I developed, at the tender age of 12, expectations of relationship. They were not consciously processed any more than the popcorn I was eating. As a result they stored themselves the backroom of my mind, in the ‘control centre of the unconscious’. These life plans were based on watching Back to the Future with Michael J Fox and Pretty Woman with Julia Roberts and Richard Gere.

Life did not happen as I expected it to.

Here I was living in a foreign country, unable to speak the language and single. Not living in an amazing beautiful home with a man who cherishes me. I look around, no family. I’m sat in a room, a dingy room.

And yet, here I was happily single. I was the one ‘left on the shelf’ which I was starting to call the golden shelf. Quite happy in my bohemian low cost room giving me the freedom of time.

But more than anything I have been starting to realise that no matter what happens to me, wherever I am, with whoever, with whatever circumstances (all of which I don’t believe that I can choose) that I can choose to be happy, or I can choose to react with fear. When I was 24 I lived in Nepal in the Sri Aurobindo Ashram. He found enlightenment locked up in a dirty Indian prison.

I’ve been through so many changes in life and here I am and it is all still OK. I can choose to be happy.

Only by going through the hoops of our inner fears can we look back and realise that it wasn’t as we saw. It never can be that simple! – we can only ever see tiny partial truths of our own existence, let alone this uncontrollable immense pattern of life we find ourselves in. I have no idea at all about what is happening, and realising this I can forgive myself completely of what I was and was not and liberate myself from a self-made prison.

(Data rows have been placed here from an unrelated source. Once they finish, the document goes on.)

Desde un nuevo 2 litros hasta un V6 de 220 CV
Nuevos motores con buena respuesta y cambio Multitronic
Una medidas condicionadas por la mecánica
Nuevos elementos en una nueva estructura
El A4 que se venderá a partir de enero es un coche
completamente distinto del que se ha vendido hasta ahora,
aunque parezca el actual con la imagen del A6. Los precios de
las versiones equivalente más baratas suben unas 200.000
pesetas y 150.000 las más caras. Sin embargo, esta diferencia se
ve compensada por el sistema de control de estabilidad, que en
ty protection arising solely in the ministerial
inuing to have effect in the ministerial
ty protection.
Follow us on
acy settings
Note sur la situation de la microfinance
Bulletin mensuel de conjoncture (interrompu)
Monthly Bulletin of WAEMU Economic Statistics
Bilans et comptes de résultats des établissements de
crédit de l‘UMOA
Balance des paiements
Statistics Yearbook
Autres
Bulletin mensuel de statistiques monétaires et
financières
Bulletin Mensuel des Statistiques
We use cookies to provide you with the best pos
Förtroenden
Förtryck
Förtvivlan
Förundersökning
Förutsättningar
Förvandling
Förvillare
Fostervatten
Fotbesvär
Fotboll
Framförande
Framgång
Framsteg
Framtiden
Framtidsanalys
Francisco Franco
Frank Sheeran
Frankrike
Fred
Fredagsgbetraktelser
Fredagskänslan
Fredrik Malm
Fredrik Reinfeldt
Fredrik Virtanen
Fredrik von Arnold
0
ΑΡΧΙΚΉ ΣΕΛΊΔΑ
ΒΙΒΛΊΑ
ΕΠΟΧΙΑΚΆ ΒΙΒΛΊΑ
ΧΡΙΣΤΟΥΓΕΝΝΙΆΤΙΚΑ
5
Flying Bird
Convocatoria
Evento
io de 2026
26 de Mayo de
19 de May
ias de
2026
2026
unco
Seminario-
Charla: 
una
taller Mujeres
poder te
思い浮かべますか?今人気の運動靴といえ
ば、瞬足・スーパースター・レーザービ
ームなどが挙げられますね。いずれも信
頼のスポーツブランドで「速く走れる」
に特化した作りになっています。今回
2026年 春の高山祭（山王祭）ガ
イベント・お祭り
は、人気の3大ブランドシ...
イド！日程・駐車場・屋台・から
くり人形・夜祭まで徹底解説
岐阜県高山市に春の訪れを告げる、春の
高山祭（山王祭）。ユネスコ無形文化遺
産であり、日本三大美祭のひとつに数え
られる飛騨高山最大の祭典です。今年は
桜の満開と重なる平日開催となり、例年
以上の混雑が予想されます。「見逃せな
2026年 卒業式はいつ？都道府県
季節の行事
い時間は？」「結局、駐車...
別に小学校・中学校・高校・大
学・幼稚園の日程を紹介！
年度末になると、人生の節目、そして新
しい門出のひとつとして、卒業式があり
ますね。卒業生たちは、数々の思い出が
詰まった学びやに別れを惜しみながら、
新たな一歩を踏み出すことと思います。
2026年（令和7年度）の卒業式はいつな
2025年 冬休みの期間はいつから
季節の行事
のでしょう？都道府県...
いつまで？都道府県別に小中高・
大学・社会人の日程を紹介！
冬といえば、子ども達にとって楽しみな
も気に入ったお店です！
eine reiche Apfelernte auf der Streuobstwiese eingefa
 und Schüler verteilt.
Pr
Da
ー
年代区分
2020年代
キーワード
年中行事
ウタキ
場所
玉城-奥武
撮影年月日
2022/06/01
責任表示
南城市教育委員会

I can accept myself and simply be as I am. Now.

Which changes by the hour by the way.

I’m finding that the more I can drop the past, and the fears of the future, I can access inner happiness to a far greater degree. It is that easy (and also that difficult). It’s a choice. My choice.

the same light against different backdrops

And in learning all this, I was able to accept that I was alone and to accept that I was not who I thought I should be when I was creating my master plan of life sat at my homework desk as a child. And I was able to accept that as long as I am in contact with happiness, nothing else matters. At all.

I began to find my own soft power, to allow myself to be who I actualy am. Right now. Without justification. I began to allow myself to not need to suceed, to not run after unconscious life decisions made in childhood. I began to embrace that being happy IS success. I changed the way I observed myself. Nothing really mattered. Not really.

The only thing that matters is the and only choice: to react to what is with love or fear. Now. Here.

We paint life as we perceive it attempting to find meaning in the meaningless.